Publié le par ecoloptimiste.over-blog.com

Iraq

 

 

Situées aux limites des climats méditerranéen, continental et désertique, les zones humides de l’Irak sont très riches en biodiversité. Elles ont également contribué à la prospérité des civilisations de Mésopotamie, et ce durant des milliers d’années, en procurant de l’eau et de la nourriture aux habitants.

 

Pourtant, ce sanctuaire naturel compte actuellement parmi les moins connus au monde.

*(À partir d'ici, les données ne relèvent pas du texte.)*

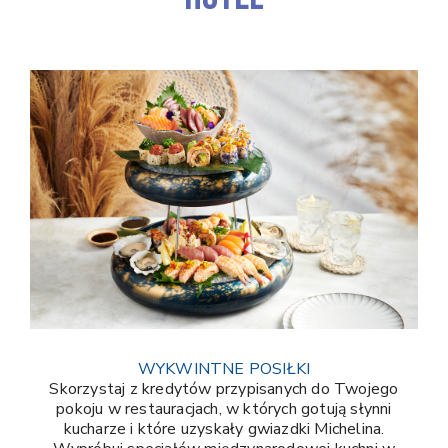
WYKWINTNE POSIŁKI
Skorzystaj z kredytów przypisanych do Twojego
pokoju w restauracjach, w których gotują słynni
kucharze i które uzyskały gwiazdki Michelina.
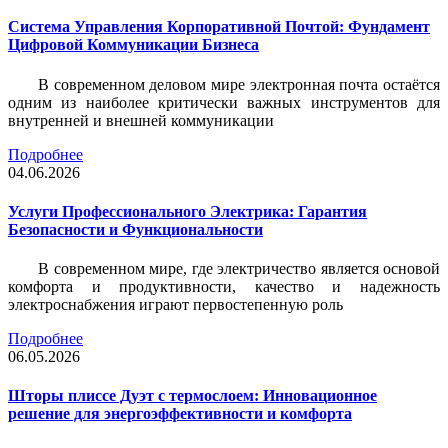
Система Управления Корпоративной Почтой: Фундамент
Цифровой Коммуникации Бизнеса
В современном деловом мире электронная почта остаётся
одним из наиболее критически важных инструментов для
внутренней и внешней коммуникации
Подробнее
04.06.2026
Услуги Профессионального Электрика: Гарантия
Безопасности и Функциональности
В современном мире, где электричество является основой
комфорта и продуктивности, качество и надежность
электроснабжения играют первостепенную роль
Подробнее
06.05.2026
Шторы плиссе Дуэт с термослоем: Инновационное
решение для энергоэффективности и комфорта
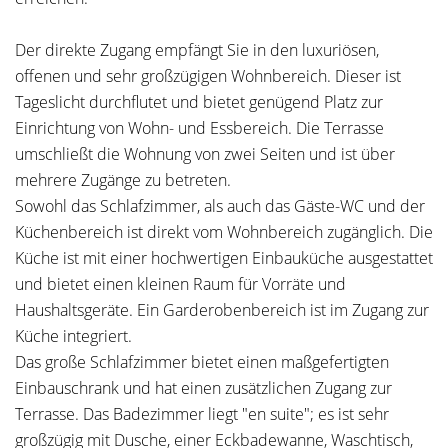
Der direkte Zugang empfängt Sie in den luxuriösen,
offenen und sehr großzügigen Wohnbereich. Dieser ist
Tageslicht durchflutet und bietet genügend Platz zur
Einrichtung von Wohn- und Essbereich. Die Terrasse
umschließt die Wohnung von zwei Seiten und ist über
mehrere Zugänge zu betreten.
Sowohl das Schlafzimmer, als auch das Gäste-WC und der
Küchenbereich ist direkt vom Wohnbereich zugänglich. Die
Küche ist mit einer hochwertigen Einbauküche ausgestattet
und bietet einen kleinen Raum für Vorräte und
Haushaltsgeräte. Ein Garderobenbereich ist im Zugang zur
Küche integriert.
Das große Schlafzimmer bietet einen maßgefertigten
Einbauschrank und hat einen zusätzlichen Zugang zur
Terrasse. Das Badezimmer liegt "en suite"; es ist sehr
großzügig mit Dusche, einer Eckbadewanne, Waschtisch,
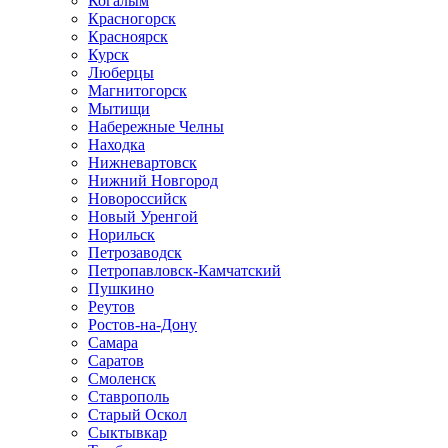
Когалым
Красногорск
Красноярск
Курск
Люберцы
Магнитогорск
Мытищи
Набережные Челны
Находка
Нижневартовск
Нижний Новгород
Новороссийск
Новый Уренгой
Норильск
Петрозаводск
Петропавловск-Камчатский
Пушкино
Реутов
Ростов-на-Дону
Самара
Саратов
Смоленск
Ставрополь
Старый Оскол
Сыктывкар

Plusieurs raisons à cela : d’abord, les conflits récurrents en Irak depuis plusieurs décennies rendent le pays très peu attractif pour les voyageurs et les scientifiques étrangers ; plus grave encore, d’immenses surfaces de zones humides ont été asséchées dans les années 1980-90 sous le régime de Saddam Hussein, pour priver les tribus locales (rebelles) de leur subsistance.

 

Depuis 2003, le renversement de Saddam Hussein, bien que très contestable sur le plan politique*, a au moins eu comme effet positif de rendre possible la restauration des marais disparus.

 

Des ONG comme Nature Iraq ont pu remettre en eau 40 % des zones humides originelles, permettant le retour de la végétation et de la faune, des ressources agricoles et halieutiques des populations locales, et l’augmentation de populations d’espèces parfois uniques au monde, comme la Rousserolle d’Irak Acrocephalus griseldis et le Cratérope d’Irak Turdoides altirostris (deux passereaux qui ne vivent qu’au Proche-Orient, principalement dans ce pays).

 

D’autres animaux rares et menacés y ont fait un retour en nombre, comme la Sarcelle marbrée Marmaronetta angustirostris, un petit canard localisé sur quelques points du Bassin méditerranéen et de l’Asie occidentale. Durant l’hiver 2010, 46 000 oiseaux ont été décomptés dans les marais de l’Irak, ce qui représente le double… de la population mondiale de l’espèce telle qu’elle était estimée jusqu’alors !

 

 

Marbled Teal (Marmaronetta angustirostris) (2)

 

Toutefois, des menaces persistent au-dessus de la renaissance des marais. La plus grave étant la salinisation progressive des sols due à des barrages installés en amont, qui ont perturbé le cycle de l’eau et les crues printanières.

 

Pour contrer ces nouveaux risques, Nature Iraq entreprend actuellement la construction d’une digue sur les berges de l’Euphrate, permettant le maintien des précieuses eaux dans la vallée, jusqu’à ce que soit démoli un des principaux canaux de drainage construit pour assécher les marais, ce qui pérennisera l’apport en eau.

 

Si le travail de restauration des marais est loin d’être achevé, gageons que ces efforts méritoires contribuent à donner un nouvel essor à un pays qui en a bien besoin…

 

Sources (article et vidéo) : http://www.birdlife.org/community/2011/01/miracle-in-the-marshes-of-iraq/

 

Alexis Vernier

 

* cette intervention, menée sous le commandement militaire des Etats-Unis, a notamment menacé la cohabitation entre les différentes communautés ethniques et religieuses en Irak (que le régime de Saddam Hussein avait préservée par la force), la stabilité politique et le statut des minorités (notamment chrétiennes) dans les pays voisins, et continue de le faire.

 

Illustration : la Sarcelle marbrée (Marmaronetta angustirostris), espèce menacée au niveau mondial, est (re-)devenue le symbole de la restauration des zones humides en Irak.

Photo Ken Billington / Wikimedia Commons.